Le pape François a publié le jour de la fête de saint François une encyclique pour nous inviter à découvrir la fraternité qui nous unit tous au cœur même de notre terre devenue un grand village. Nous sommes tous frères en humanité, nous habitons tous la même planète et nous nous devons de l’entretenir pour qu’elle permette à tous de vivre dignement des fruits de la terre et de toutes les réserves que Dieu y a déposées pour notre bien à tous.
Nous célébrons ces jours-ci la fête de tous les saints qui nous invite à découvrir une autre fraternité, celle qui unit tous les membres du Corps du Christ qui est l’Église. Si nous sommes tous vivants dans le Christ Jésus, nous sommes membres les uns des autres, frères en Christ et en Lui, tous solidaires.

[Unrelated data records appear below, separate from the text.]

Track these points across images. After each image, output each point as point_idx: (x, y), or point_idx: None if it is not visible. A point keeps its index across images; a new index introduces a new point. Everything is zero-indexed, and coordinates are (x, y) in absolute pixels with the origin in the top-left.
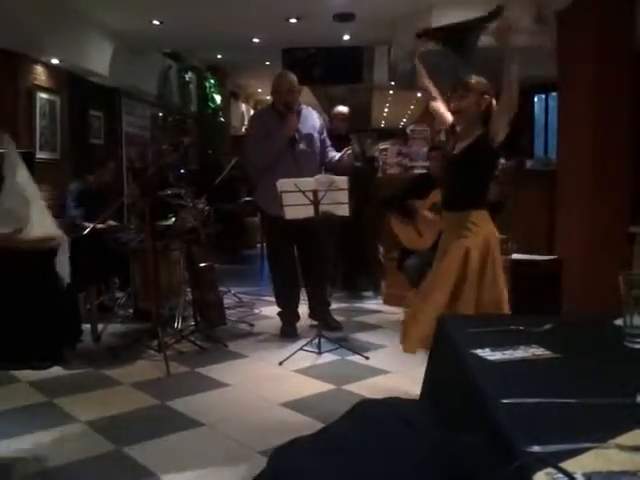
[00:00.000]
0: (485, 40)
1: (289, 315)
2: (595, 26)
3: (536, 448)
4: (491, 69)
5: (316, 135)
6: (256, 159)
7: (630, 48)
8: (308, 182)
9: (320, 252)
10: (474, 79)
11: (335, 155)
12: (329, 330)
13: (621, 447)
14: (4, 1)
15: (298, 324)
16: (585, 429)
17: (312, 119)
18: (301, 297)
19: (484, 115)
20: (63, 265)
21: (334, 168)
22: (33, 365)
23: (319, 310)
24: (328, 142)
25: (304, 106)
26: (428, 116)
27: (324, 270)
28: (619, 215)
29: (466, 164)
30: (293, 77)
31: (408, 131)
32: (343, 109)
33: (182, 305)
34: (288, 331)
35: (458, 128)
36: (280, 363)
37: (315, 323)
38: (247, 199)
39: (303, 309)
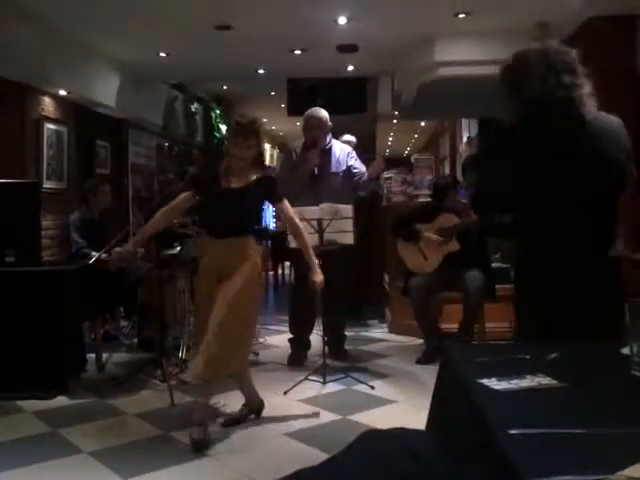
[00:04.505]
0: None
1: (301, 342)
2: (598, 54)
3: None
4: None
5: (341, 173)
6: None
7: (632, 76)
8: (313, 211)
9: (343, 284)
10: None
11: (363, 174)
12: (335, 359)
13: (630, 479)
14: (12, 34)
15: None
16: (593, 460)
17: (342, 155)
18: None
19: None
20: None
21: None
22: (37, 395)
23: (335, 342)
24: (357, 166)
25: (335, 142)
26: (432, 145)
27: (344, 302)
28: (626, 244)
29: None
30: (323, 114)
31: (412, 160)
32: (351, 138)
33: (186, 334)
34: (297, 357)
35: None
36: (285, 393)
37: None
38: None
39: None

Cette nouvelle fraternité est une réalité merveilleuse qui, comme le dit saint Paul, nous fait tous membres de la famille de Dieu, concitoyens des saints. L’Église de la terre et l’Église du ciel forment une immense fraternité en Christ et les liens qui nous unissent devraient nous permettre de nous appuyer sur nos frères aînés, sur tous les saints de nos familles, les saints de la maison d’à-côté, de leur demander de nous aider à grandir en sainteté, à prendre notre place dans cette grande famille, dans cette fraternité aux mille visages, et à devenir d’authentiques témoins de tous ces liens qui nous permettent de témoigner du projet de Dieu sur nous, sur toute l’humanité : « Je ne peux taire toutes les merveilles de Dieu dont je suis le témoin chaque jour, je ne peux taire tout l’amour qui se vit entre tous les saints, je me dois d‘en témoigner par toute ma vie ! ».

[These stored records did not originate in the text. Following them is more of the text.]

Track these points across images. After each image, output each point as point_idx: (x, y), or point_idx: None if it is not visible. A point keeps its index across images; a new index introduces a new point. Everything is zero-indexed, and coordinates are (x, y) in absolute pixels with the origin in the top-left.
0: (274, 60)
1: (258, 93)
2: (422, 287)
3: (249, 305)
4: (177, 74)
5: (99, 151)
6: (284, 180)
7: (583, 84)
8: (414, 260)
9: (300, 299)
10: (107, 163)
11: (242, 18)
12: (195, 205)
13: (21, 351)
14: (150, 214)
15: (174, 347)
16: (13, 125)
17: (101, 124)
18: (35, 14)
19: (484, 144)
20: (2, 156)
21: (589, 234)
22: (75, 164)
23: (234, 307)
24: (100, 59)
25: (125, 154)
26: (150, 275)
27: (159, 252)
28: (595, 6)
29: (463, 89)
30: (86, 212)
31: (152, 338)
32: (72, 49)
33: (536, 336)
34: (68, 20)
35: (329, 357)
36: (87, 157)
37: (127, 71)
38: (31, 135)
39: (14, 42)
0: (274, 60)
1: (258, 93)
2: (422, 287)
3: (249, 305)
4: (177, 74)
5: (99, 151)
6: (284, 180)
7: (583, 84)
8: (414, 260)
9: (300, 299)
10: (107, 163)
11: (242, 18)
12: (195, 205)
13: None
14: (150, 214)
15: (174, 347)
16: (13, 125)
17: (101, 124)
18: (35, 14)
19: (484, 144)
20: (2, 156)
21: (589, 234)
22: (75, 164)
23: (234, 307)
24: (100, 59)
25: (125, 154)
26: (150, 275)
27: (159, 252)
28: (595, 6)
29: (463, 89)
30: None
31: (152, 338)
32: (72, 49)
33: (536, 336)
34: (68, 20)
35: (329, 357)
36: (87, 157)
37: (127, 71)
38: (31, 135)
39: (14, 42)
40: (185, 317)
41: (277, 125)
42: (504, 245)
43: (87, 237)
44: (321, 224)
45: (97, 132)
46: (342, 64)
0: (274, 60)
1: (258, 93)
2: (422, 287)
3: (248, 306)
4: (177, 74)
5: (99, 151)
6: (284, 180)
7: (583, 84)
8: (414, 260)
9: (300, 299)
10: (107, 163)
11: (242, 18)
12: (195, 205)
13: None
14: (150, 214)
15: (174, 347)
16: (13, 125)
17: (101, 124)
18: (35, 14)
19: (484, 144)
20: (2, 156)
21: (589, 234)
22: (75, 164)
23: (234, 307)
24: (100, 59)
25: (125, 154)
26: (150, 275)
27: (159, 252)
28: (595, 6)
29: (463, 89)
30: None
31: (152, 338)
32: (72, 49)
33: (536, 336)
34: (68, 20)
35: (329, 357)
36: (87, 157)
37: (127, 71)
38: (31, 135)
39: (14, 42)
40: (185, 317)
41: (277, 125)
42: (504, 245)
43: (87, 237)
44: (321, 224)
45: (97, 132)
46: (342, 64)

Quand je regarde la fraternité humaine qui est la nôtre dans notre terre de Provence, dans notre pays de France, je constate combien il est difficile de vivre ensemble avec toutes nos différences culturelles et religieuses, malgré les efforts de tant de nos concitoyens pour que cette fraternité ne soit pas un vain mot, mais se traduise dans un authentique “vivre ensemble en Vaucluse”, qu’il n’y ait plus de zones de non-droit, qu’il n’y ait plus de quartiers où nous avons peur de circuler le soir.
Malheureusement, voilà qu’à l’occasion du procès des auteurs de l’attentat de “Charlie Hebdo”, ce journal satirique publie de nouveau les caricatures contre Mohamed, véritable blasphème pour nos frères musulmans. Et comme si cela ne suffisait pas, le président de la République se permet de déclarer depuis le Liban : “Le blasphème est un droit en démocratie !” Dès que j’ai eu connaissance de cette déclaration, j’ai compris que nous allions entrer dans une spirale de violence sans précédent. Et la triste réalité est sous nos yeux aujourd’hui.
Comment justifier au nom même de la démocratie la liberté de dire et de publier tout et n’importe quoi ? La liberté au blasphème sous toutes ses formes n’a aucun fondement. Je comprends qu’il soit de bon ton aujourd’hui de se moquer des religions et de les traîner dans la boue, mais les auteurs de tels comportements se rendent-ils compte qu’ils bafouent la liberté dans son vrai sens, son sens profond et authentique ?
Au nom même de la fraternité, base de toute vie en société, je ne peux que redire : la liberté de chacun s’arrête là où je blesse gravement mon frère ! Il s’agit là d’une vérité fondement même de toute vie en société ou alors nous allons vers une dérive totalitaire qui ne dit pas son nom. En même temps, il nous faut condamner avec force les actes de violences et de barbarie qui prétendent répondre à cette conception erronée de la liberté.
Malheur à ceux qui dressent l’étendard du blasphème comme un droit fondamental d’une société démocratique, malheur à ceux qui y répondent en tuant leurs frères en humanité dans les conditions ignobles que nous connaissons.
Bienheureux les artisans de paix qui œuvrent quotidiennement pour que naisse et grandisse une authentique fraternité entre tous les habitants de notre pays, une fraternité qui a besoin de se traduire en actes dans nos quartiers, dans nos villages, dans nos églises, dans nos mosquées, dans nos synagogues.
Nous chrétiens catholiques, cessons de nous replier dans nos ghettos, allons à la rencontre de nos frères en humanité, apprenons à vivre ensemble. Demandons à nos élus de retrouver le vrai sens de la fraternité dont la République s’est emparée pour dire ce qu’elle voudrait être et dont elle a tant de mal à en vivre réellement.